◆ ENTRIES SUPPLIED ◆
☆ ☆ ☆ ☆ ☆ ☆ ☆

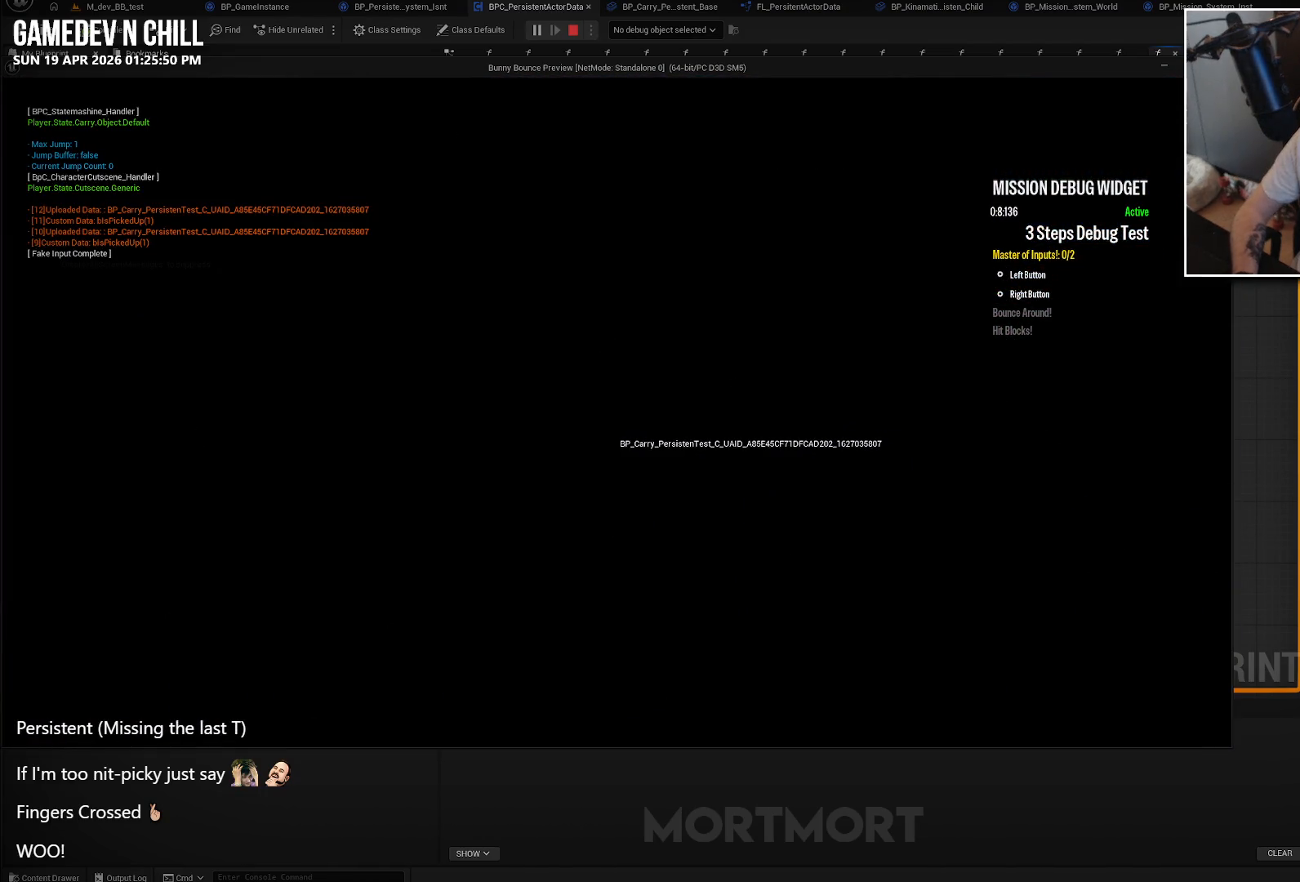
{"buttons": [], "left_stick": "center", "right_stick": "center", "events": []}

☆ ☆ ☆ ☆ ☆ ☆ ☆

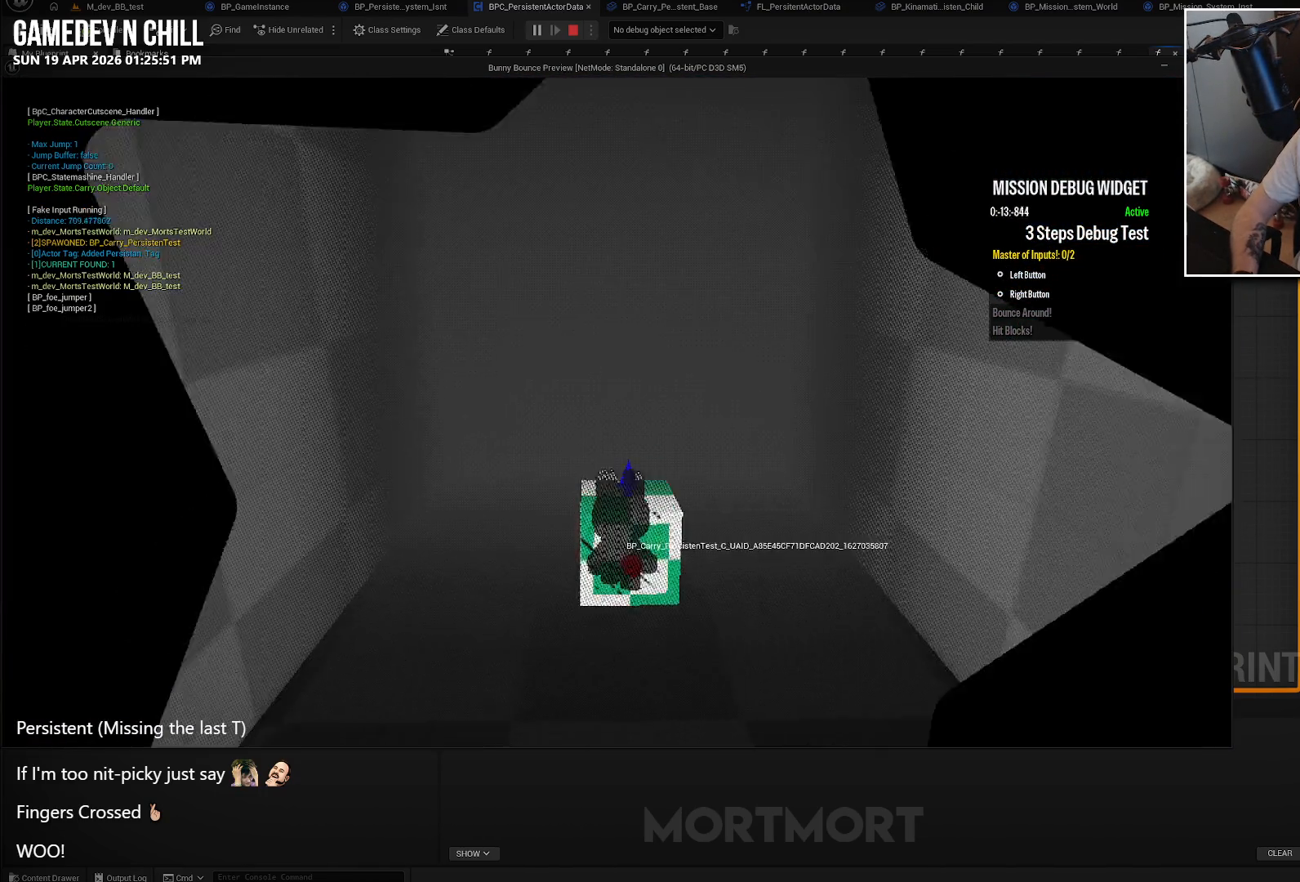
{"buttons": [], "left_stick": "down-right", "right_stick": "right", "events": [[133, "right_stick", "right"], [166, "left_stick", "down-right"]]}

☆ ☆ ☆ ☆ ☆ ☆ ☆

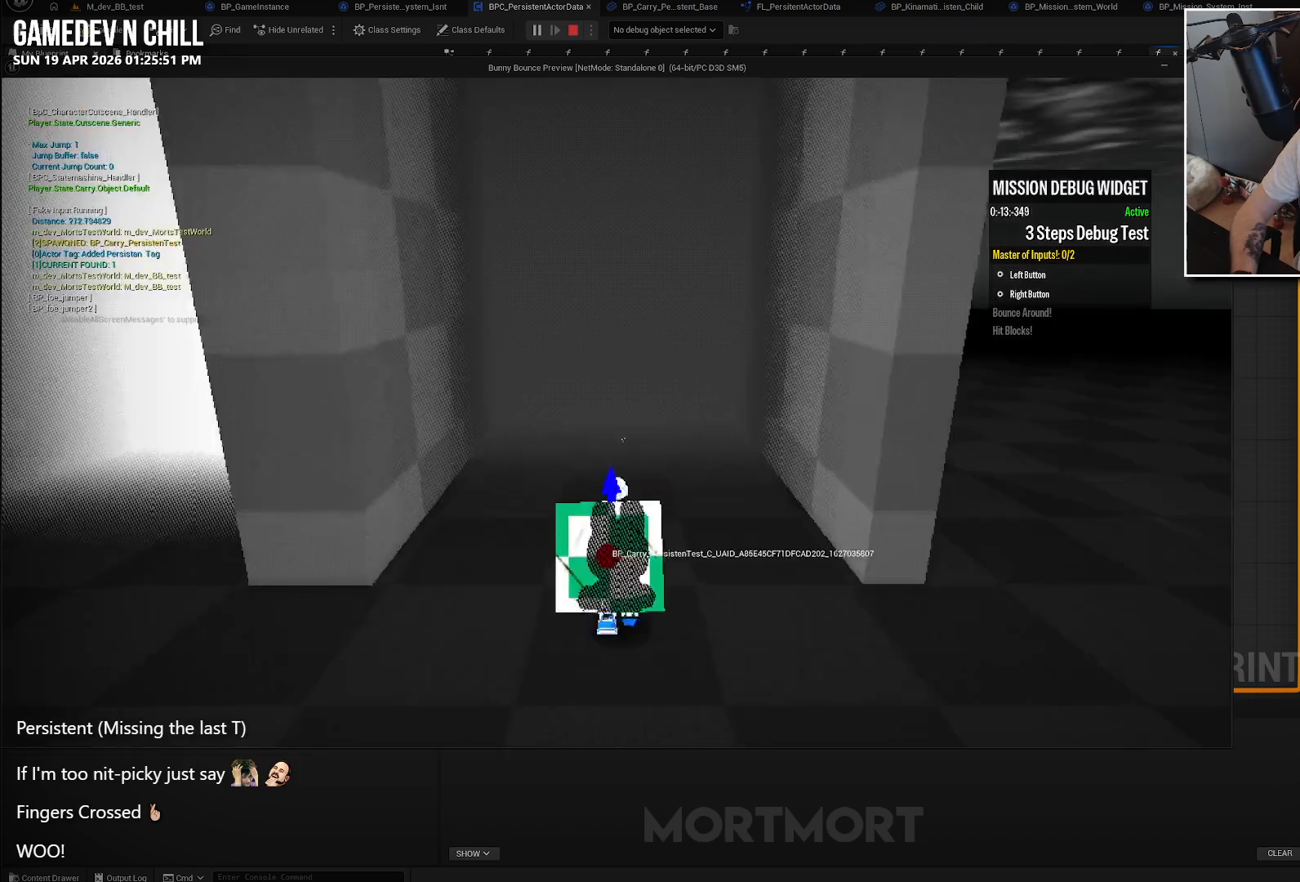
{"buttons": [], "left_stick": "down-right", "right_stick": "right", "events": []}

☆ ☆ ☆ ☆ ☆ ☆ ☆

◆ EXERCISE AIM ◆
Look through the entries above for the word "down". Copy every line where it shows up.

◆ WRITTEN SOLUTION ◆
{"buttons": [], "left_stick": "down-right", "right_stick": "right", "events": [[133, "right_stick", "right"], [166, "left_stick", "down-right"]]}
{"buttons": [], "left_stick": "down-right", "right_stick": "right", "events": []}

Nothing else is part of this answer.